Amazing the Tesla dev team that made this was dumb enough to actually put it in the UI in real-time. Just updates the mileage behind the scenes in data, then only update the UI slowly along the way. Not actually double counting in the UI visibly fast lmaoo

Edit: fine maybe it was a product team or whatever. Someone somewhere made the decision NOT to decouple real-time mileage data from the UI lol

[–] purplemonkeymad@programming.dev 3 points 7 hours ago

Ui team probably not connected to milage cheating team. This is the kind of thing you can't do test cases for, so unexpected "bugs" will get out.

[–] riodoro1@lemmy.world 26 points 15 hours ago (2 children)

You think the dev team made the decision about this?

[–] eepydeeby@lemmy.blahaj.zone 6 points 9 hours ago (1 children)

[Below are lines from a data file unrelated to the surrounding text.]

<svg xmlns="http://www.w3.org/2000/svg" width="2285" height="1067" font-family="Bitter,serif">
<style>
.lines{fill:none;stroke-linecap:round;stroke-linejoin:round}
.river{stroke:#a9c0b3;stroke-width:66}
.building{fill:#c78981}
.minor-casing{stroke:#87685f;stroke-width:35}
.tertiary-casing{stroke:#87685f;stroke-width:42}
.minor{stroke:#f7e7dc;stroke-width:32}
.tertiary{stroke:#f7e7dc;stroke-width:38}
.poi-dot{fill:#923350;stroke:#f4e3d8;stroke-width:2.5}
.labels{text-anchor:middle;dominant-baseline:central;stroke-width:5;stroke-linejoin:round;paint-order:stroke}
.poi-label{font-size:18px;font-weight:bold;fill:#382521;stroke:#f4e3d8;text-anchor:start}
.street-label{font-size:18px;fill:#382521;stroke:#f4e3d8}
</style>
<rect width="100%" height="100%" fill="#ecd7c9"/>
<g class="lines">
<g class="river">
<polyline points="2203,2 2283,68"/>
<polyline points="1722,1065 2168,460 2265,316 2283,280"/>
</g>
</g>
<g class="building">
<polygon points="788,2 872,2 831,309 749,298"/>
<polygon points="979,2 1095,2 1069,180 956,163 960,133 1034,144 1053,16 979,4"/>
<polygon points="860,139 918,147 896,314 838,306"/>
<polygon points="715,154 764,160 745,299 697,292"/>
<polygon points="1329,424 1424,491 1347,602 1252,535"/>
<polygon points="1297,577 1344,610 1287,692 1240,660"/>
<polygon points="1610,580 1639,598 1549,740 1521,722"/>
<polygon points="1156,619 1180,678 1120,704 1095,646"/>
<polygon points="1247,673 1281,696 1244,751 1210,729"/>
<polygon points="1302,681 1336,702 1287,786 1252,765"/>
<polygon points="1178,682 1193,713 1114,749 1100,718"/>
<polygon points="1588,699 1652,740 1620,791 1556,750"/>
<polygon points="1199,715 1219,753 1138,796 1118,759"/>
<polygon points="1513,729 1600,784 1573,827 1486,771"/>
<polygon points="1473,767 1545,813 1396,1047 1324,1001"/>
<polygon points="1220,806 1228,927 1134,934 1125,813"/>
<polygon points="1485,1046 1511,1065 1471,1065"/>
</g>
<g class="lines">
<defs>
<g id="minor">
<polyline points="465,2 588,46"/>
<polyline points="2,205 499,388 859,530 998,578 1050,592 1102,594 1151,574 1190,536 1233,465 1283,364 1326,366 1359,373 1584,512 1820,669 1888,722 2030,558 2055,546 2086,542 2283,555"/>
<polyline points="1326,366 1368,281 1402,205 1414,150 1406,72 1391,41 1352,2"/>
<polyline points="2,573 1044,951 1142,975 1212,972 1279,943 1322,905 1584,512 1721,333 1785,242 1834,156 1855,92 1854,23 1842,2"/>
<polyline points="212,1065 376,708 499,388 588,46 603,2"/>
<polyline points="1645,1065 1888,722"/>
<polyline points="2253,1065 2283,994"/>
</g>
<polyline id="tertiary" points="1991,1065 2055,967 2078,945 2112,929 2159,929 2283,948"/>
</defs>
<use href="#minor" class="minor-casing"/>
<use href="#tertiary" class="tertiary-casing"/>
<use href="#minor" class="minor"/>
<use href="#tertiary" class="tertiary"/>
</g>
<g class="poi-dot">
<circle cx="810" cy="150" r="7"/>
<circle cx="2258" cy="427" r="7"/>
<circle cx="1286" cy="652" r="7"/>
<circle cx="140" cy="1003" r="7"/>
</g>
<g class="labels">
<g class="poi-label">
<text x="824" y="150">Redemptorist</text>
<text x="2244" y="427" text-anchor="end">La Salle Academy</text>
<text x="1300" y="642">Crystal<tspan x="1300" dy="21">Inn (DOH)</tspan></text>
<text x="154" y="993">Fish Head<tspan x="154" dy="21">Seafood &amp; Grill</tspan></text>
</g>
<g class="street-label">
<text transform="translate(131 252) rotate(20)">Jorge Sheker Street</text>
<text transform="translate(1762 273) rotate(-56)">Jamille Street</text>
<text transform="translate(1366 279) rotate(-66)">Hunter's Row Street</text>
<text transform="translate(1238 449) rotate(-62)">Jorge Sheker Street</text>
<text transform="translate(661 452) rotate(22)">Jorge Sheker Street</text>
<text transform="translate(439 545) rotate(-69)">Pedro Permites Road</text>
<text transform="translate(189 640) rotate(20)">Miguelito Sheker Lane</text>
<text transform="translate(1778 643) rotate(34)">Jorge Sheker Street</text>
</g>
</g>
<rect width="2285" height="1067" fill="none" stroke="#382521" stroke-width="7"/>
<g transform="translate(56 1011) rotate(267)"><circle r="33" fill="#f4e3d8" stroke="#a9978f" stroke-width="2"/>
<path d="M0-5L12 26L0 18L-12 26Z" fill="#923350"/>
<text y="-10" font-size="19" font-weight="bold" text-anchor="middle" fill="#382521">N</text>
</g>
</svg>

Also if I'm the dev on this project and I've been told to do this, this is exactly how to implement it. Malicious compliance baybeee

[–] gamer@lemm.ee 2 points 7 hours ago

Wrong answer. If your employer orders you to commit odometer fraud, you quit and you sue. Never break the law for your employer.

[–] hovercat@lemmy.blahaj.zone 2 points 7 hours ago

At a minimum they went along with it. "I was just following orders" is never an acceptable answer.